### Selected text
------------------------------------
I stumbled across this cartoon. It’s quite amusing. I’m a man, so I first read it from the man’s perspective. When you do that, the cartoon appears to be representing a dystopian future. But then I thought that there might be some women who would find this really quite useful. And then I remembered that there are already websites out there in which women can warn other women about men they met on dating sites.
So while we might disagree as to whether the cartoon is dystopian or utopian, it is not particularly futuristic. All the technologies required for doing this are already in place…
The Wall Street Journal did a pretty serious investigation into the cookies and other bits and pieces that websites put in our computers as we surf our way around the internet. From reading that article I learnt that the process of selling ad space based on our profile is an extremely quick one and can happen even as the page we are viewing is loading. I also learnt that the companies that are building our profiles can offer incredibly precise segmentations, but that they do not actually know who we are.
Here, though, is the rub. Let’s say they don’t know our names, but I’m pretty sure that they could work out who I am based on the sports, technology and health pages I look at. The sites I look at to check movie times would give you a pretty good idea of where in the world I live. On the other hand, all of the data processing is done automatically – no one at these companies is actually trying to work out who anyone is based on their profiles. Frankly, it would be a waste of their time.
But what if the data got out? When AOL released hundreds of thousands of searches in what it thought was a generous gesture to the research community, some zealous investigators tracked down individual users. This suggests that the main privacy issue is one of data protection. Unlike the bank, however, whose security measures you can assess, we don’t really have a clue what is going on in these companies. We know that they will have to pay hefty fines if there are data breaches, which, in the US at least, they are legally obliged to report, and that this should serve as a good reason for them to secure their (our?) data, but perhaps by then the damage will be done.
An article in Friday’s New York Times discusses a new start-up, Bynamite. What the people at Bynamite want is for us to take back control over the information that advertising networks have about us. Like they say on their home page:
You should always be in control over what advertisers know about you – you should be able to see it, change it, and delete it. If they won’t give you control, they shouldn’t use your information.
So they tell you what the ad networks know about you, giving you the chance to change that. This all seems very in keeping with recent developments surrounding privacy – being able to know what others know about you and correct errors in that information.
But I’m wondering about the direction of this. One of the features of online advertising is that it commodifies our online behavior – the links we click, the searches we do – and turns it into commercially valuable information. What Bynamite is doing is saying that this is an irreversible process, so you might as well have some input into it. Some input may be better than none, of course, but there is a sense here in which this new start-up is encouraging us to be active players in our own commodification and to help advertisers target us even more accurately.
------------------------------------
### Directions
1: List every company or publication named in the text on online privacy.
2: Reproduce the text on online privacy word for word from "So they tell" to "in that information.".

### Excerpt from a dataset
------------------------------------
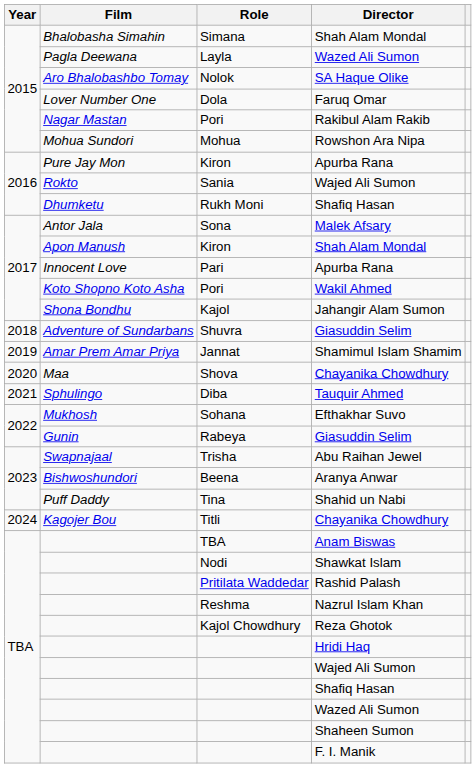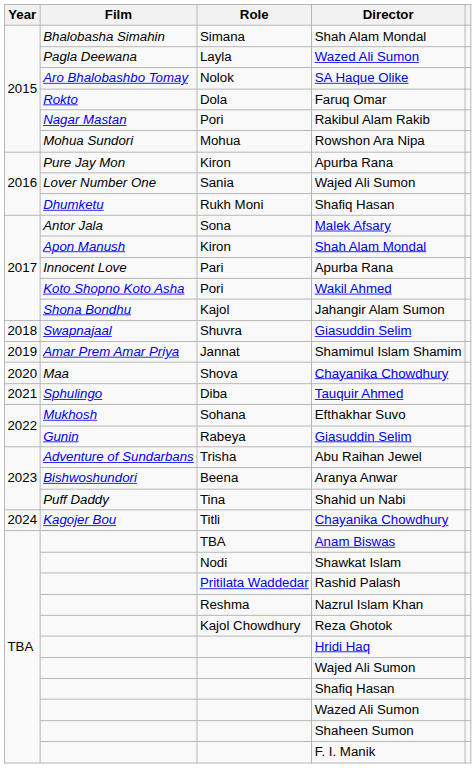Dola | Film: Lover Number One -> Rokto
Sania | Film: Rokto -> Lover Number One
Shuvra | Film: Adventure of Sundarbans -> Swapnajaal
Trisha | Film: Swapnajaal -> Adventure of Sundarbans
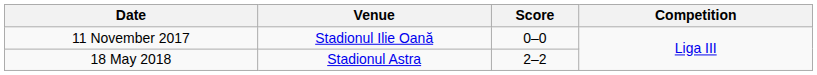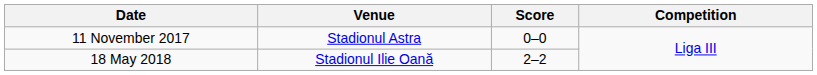11 November 2017 | Venue: Stadionul Ilie Oană -> Stadionul Astra
18 May 2018 | Venue: Stadionul Astra -> Stadionul Ilie Oană
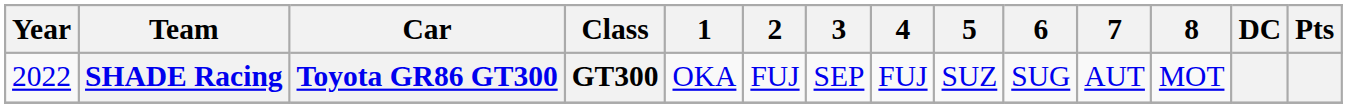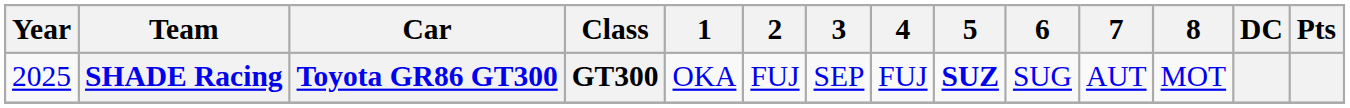SHADE Racing | Year: 2022 -> 2025
SHADE Racing | 5: normal -> bold
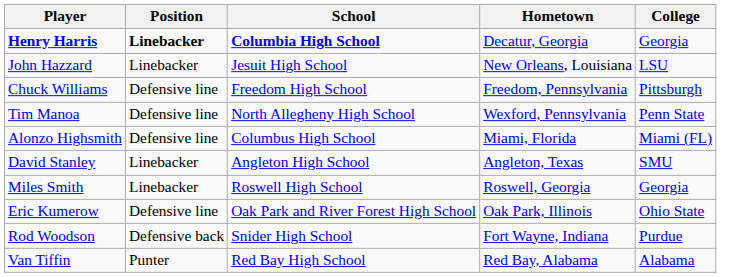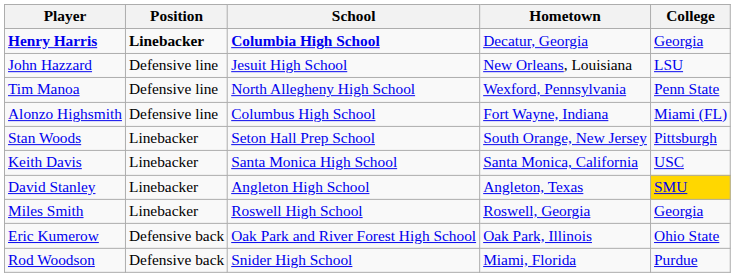John Hazzard | Position: Linebacker -> Defensive line
- row: Chuck Williams | Defensive line | Freedom High School | Freedom, Pennsylvania | Pittsburgh
Alonzo Highsmith | Hometown: Miami, Florida -> Fort Wayne, Indiana
+ row: Stan Woods | Linebacker | Seton Hall Prep School | South Orange, New Jersey | Pittsburgh
+ row: Keith Davis | Linebacker | Santa Monica High School | Santa Monica, California | USC
David Stanley | College: no background -> gold background
Eric Kumerow | Position: Defensive line -> Defensive back
Rod Woodson | Hometown: Fort Wayne, Indiana -> Miami, Florida
- row: Van Tiffin | Punter | Red Bay High School | Red Bay, Alabama | Alabama
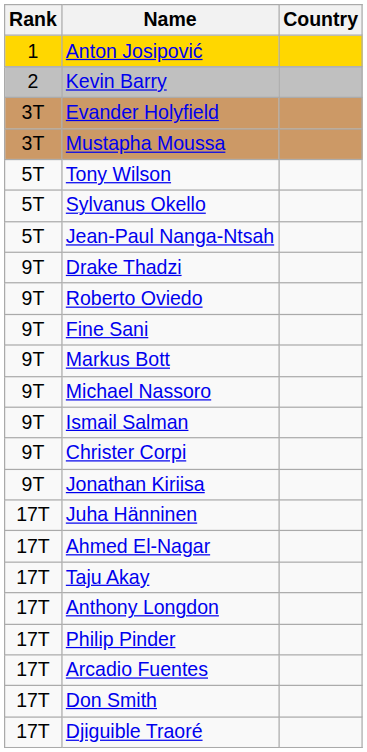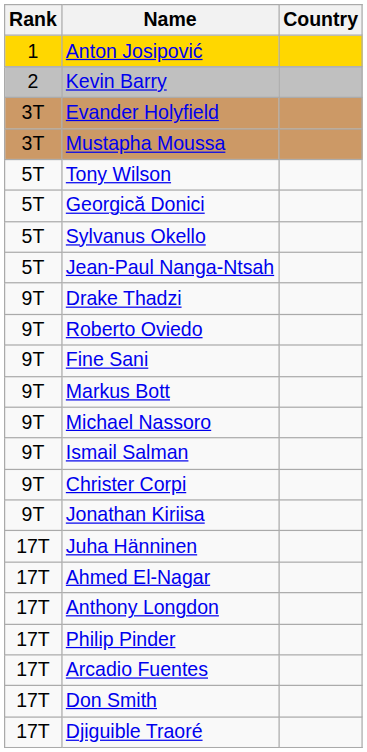+ row: 5T | Georgică Donici
- row: 17T | Taju Akay
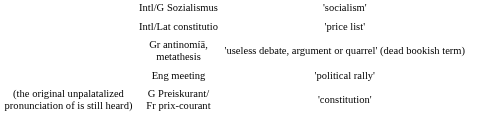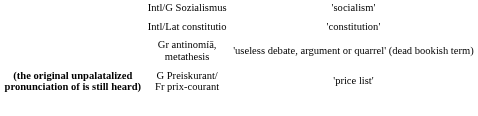Intl/Lat constitutio | column 4: 'price list' -> 'constitution'
- row: Eng meeting | 'political rally'
G Preiskurant/ Fr prix-courant | column 2: normal -> bold
G Preiskurant/ Fr prix-courant | column 4: 'constitution' -> 'price list'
------------------------------------
### Final results
1: The Wall Street Journal, AOL, The New York Times, Bynamite

2:
So they tell you what the ad networks know about you, giving you the chance to change that. This all seems very in keeping with recent developments surrounding privacy – being able to know what others know about you and correct errors in that information.